Applause for the Other Prisoners? - McCain's Paradox

One of the most sited stories about John McCain is that he spent over five years in a prison war camp being tortured at the hands of his enemies for refusing to give information.

Can we take a look at this if that is ok? If it is not too taboo for the audience?

Three points I would like to look at.

1.) He was not some innocent guy who was kidnapped while site seeing with his family, he was after all dropping bombs on his captors from an airplane before he was taken hostage....If someone was dropping bombs on us we would probably be pretty pissed off too and want to capture them and get information out of them before more bombs were dropped on us.

Which brings us to point number two...

2.) Are we in the process of creating middle eastern versions on John McCain in Cuba right now? People who will go back to their country celebrated as hero's for surviving torture at the hands of their enemies. The detainees of Guantanamo Bay the future leaders of the Arab world? I mean didn't we capture them and torture them to make sure no more bombs or plots would be hatched against us? I guess I struggle with the moral confusion of what makes one a patriot and another a terrorist?

3.) What about million Americans in this country right now who are still in prison camps? Non-violent pot smokers who are serving 5-10 mandatory sentences being brutalized, tortured, separated from families and mentally scared. People who will not get a parade for what they endured. For the injustice they suffered. People who will be outcast from society labeled as write-offs and being no good for going through the exact same experience that John McCain is celebrated for? Minus the fact that their crime has not hurt anybody else.

I wonder what do we really value in this country? What is a patriot? When we celebrate John McCain's experience I wonder where the applause is for all the other prisoners? Why is it taboo to challenge these notions? Why do we celebrate our own methods and slap the hands and condemn others who use them? I would think that being what he has been through, the heart ache, the depression, the brutality that he would be the first to see the injustice of our system and walk through the halls of our prisons and be the man to let our people go, and give back the freedom to millions that he seems to tout in his campaign ads.

6 comments:

Rocketstar said...

self righteousness

Thomas said...

It's great he was in the service, but that doesn't mean he's the best choice to run the country. I actually think the opposite, that all his time fighting has led to an overemphasis on making war.

lauren said...

My mind was already on point two before you got there... agree completely. And I agree with Rocket's assertion that it is probably self-righteousness more than anything else.

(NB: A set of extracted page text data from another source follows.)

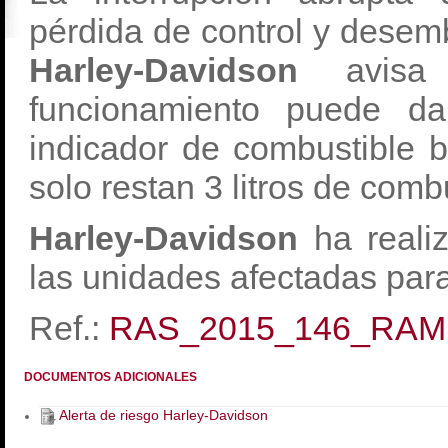
pérdida de control y desemb
Harley-Davidson
avisa 
funcionamiento puede da
indicador de combustible 
solo restan 3 litros de comb
Harley-Davidson
ha reali
las unidades afectadas para
Ref.:
RAS_2015_146_RAM
DOCUMENTOS ADICIONALES
Alerta de riesgo Harley-Davidson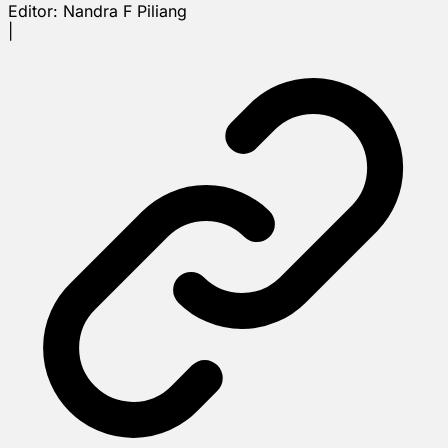
Editor:
Nandra F Piliang
|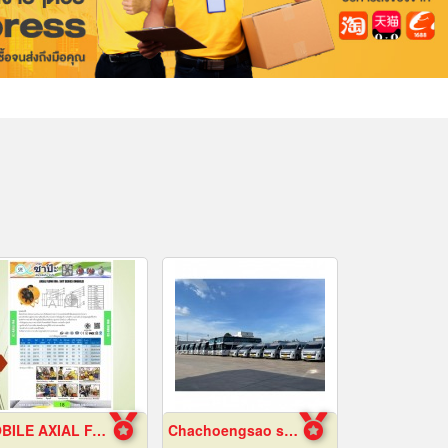
MOBILE AXIAL FAN
Chachoengsao staff shuttle service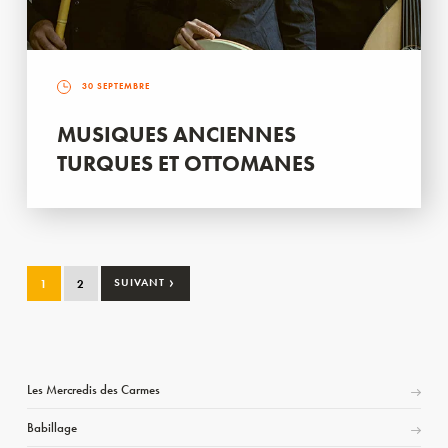
30 SEPTEMBRE
MUSIQUES ANCIENNES
TURQUES ET OTTOMANES
›
1
2
SUIVANT
Les Mercredis des Carmes
Babillage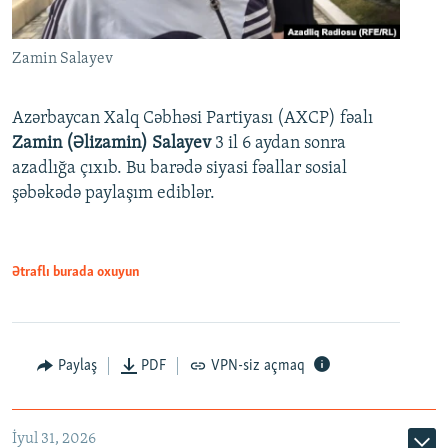
Zamin Salayev
Azərbaycan Xalq Cəbhəsi Partiyası (AXCP) fəalı
Zamin (Əlizamin) Salayev
3 il 6 aydan sonra
azadlığa çıxıb. Bu barədə siyasi fəallar sosial
şəbəkədə paylaşım ediblər.
Ətraflı burada oxuyun
Paylaş
PDF
VPN-siz açmaq
İyul 31, 2026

The only thing I can wonder / hope is that, if elected, McCain would challenge Guantanamo related practices and policies. I'd hope that he would have empathy for those we torture, given what he's been though himself.

Kristi said...

How are you stranger.....?

a girl said...

Frankly, I don't know how any one person could think that they know better than everyone else...enough to lead an entire country (or the world as we American's tend to think). Having thoughts that are deep or having vast knowledge isn't enough unless you have the proper level of humility...something I've never know a polititian to have.

Ma said...

I want a parade for what I've endured god damnit!! hehehe

you may be an asshole sometimes (last post) but you're also pretty brilliant....
maybe we should have a parade for you too?